Paul Rubenstein is a music educator. He teaches music classes at public schools. Students work to build electric guitars and amplifiers from scratch with their own tuning designs, creating even the electromagnetic pickups by hand, and then compose and perform musical pieces on their new instruments. These activities have inspired confidence in kids to accomplish anything, while sparking interest and providing motivation to study the subjects of math and physics. He grounds what is often abstract subjects in concrete and useful real world topics that are tangible and relevant. Paul also teaches adults as well in open workshops for people to get their hands dirty.
Rubenstein’s instrument gallery
Ivor Darreg invented the electronic keyboard synthesizer in 1937.
Although the brilliant designer Bob Moog invented the modern analog keyboard synthesizer in the late 1960s, defining the standard feature set of the contemporary analog keyboard synthesizer, many are surprised to find that he was not the first person to build one, nor was it his contemporary, west coast instrument creator Don Buchla, nor was it the University of Umbleygoop’s Model V5 Erohenorium that cost a million dollars, filled an entire room, ran for no more than thirty minutes at a time, and was available to only three academics none of whom had any musical experience.
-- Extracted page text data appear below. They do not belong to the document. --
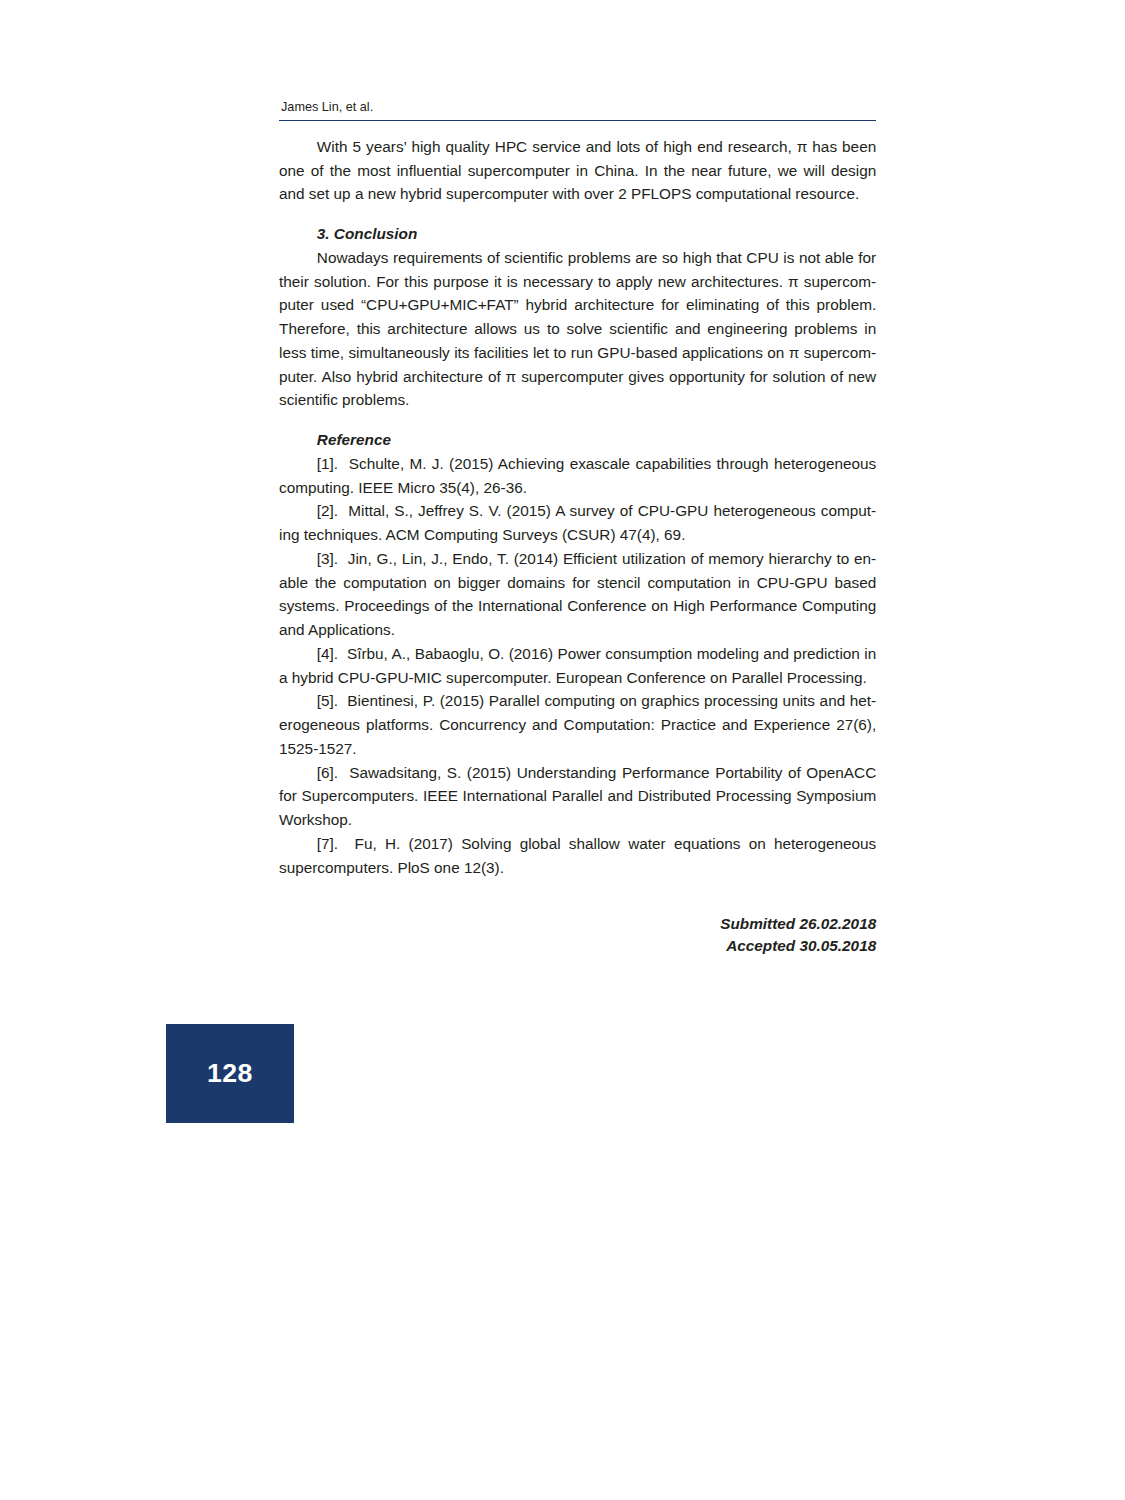James Lin, et al.
With 5 years’ high quality HPC service and lots of high end research, π has been one of the most influential supercomputer in China. In the near future, we will design and set up a new hybrid supercomputer with over 2 PFLOPS computational resource.
3. Conclusion
Nowadays requirements of scientific problems are so high that CPU is not able for their solution. For this purpose it is necessary to apply new architectures. π supercomputer used “CPU+GPU+MIC+FAT” hybrid architecture for eliminating of this problem. Therefore, this architecture allows us to solve scientific and engineer­ing problems in less time, simultaneously its facilities let to run GPU-based appli­cations on π supercomputer. Also hybrid architecture of π supercomputer gives opportunity for solution of new scientific problems.
Reference
[1]. Schulte, M. J. (2015) Achieving exascale capabilities through heterogeneous computing. IEEE Micro 35(4), 26-36.
[2]. Mittal, S., Jeffrey S. V. (2015) A survey of CPU-GPU heterogeneous computing techniques. ACM Computing Surveys (CSUR) 47(4), 69.
[3]. Jin, G., Lin, J., Endo, T. (2014) Efficient utilization of memory hierarchy to en­able the computation on bigger domains for stencil computation in CPU-GPU based systems. Proceedings of the International Conference on High Performance Comput­ing and Applications.
[4]. Sîrbu, A., Babaoglu, O. (2016) Power consumption modeling and prediction in a hybrid CPU-GPU-MIC supercomputer. European Conference on Parallel Processing.
[5]. Bientinesi, P. (2015) Parallel computing on graphics processing units and het­erogeneous platforms. Concurrency and Computation: Practice and Experience 27(6), 1525-1527.
[6]. Sawadsitang, S. (2015) Understanding Performance Portability of OpenACC for Supercomputers. IEEE International Parallel and Distributed Processing Sympo­sium Workshop.
[7]. Fu, H. (2017) Solving global shallow water equations on heterogeneous super­computers. PloS one 12(3).
Submitted 26.02.2018
Accepted 30.05.2018
128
Nope, Ivor Darreg (1917-1994) did it. He was living in San Diego and playing in a band that needed an oboeist. But they couldn’t find one. Never a man who let anything stand in his way, Ivor invented and then knocked together not just the first electronic keyboard synthesizer ever, but a microtonal one to boot. It still works and I have played it. It sounds just like a real oboe.
One of the most important musical visionaries of the 20th Century, Ivor passed on a few years back with hardly a notice. With no teeth and a long shaggy beard, most people seeing him would think he was a homeless person, which was something sometimes almost true in his life. During the course of his life, he invented and built hundreds of new instruments. He discovered and played hundreds of scales never heard before. And he was the first person in history with the background and experience to be able to state a truth that has been vigorously denied and assaulted even since but never disproven:— “There are no bad scales.”
Xenharmonic is a useful word invented by Ivor. He explained it, “This writer has proposed the term xenharmonic for music, melodies, scales, harmonies, instruments, and tuning-systems which do not sound like the 12-tone-equal temperament.” Thus usefully allows us to distinguish the large category of scales that sound similar to 12 tone equal temperament (such as scales used for western common practice music), from those that do not.
Although few can lay claim to even a fraction of his life accomplishments, Ivor never tooted his own horn or called attention to the fact that he invented the synthesizer. Ivor never complained about things that he needed to get started or obstacles that stood in his way preventing him from accomplishing his dreams. His poverty and poor health didn’t stand in his way at all. Instead of making excuses, Ivor Got Things Done, which made him a real man’s man. This is why Ivor is a Great Artist, a superb human being... and a first class hero of tuning.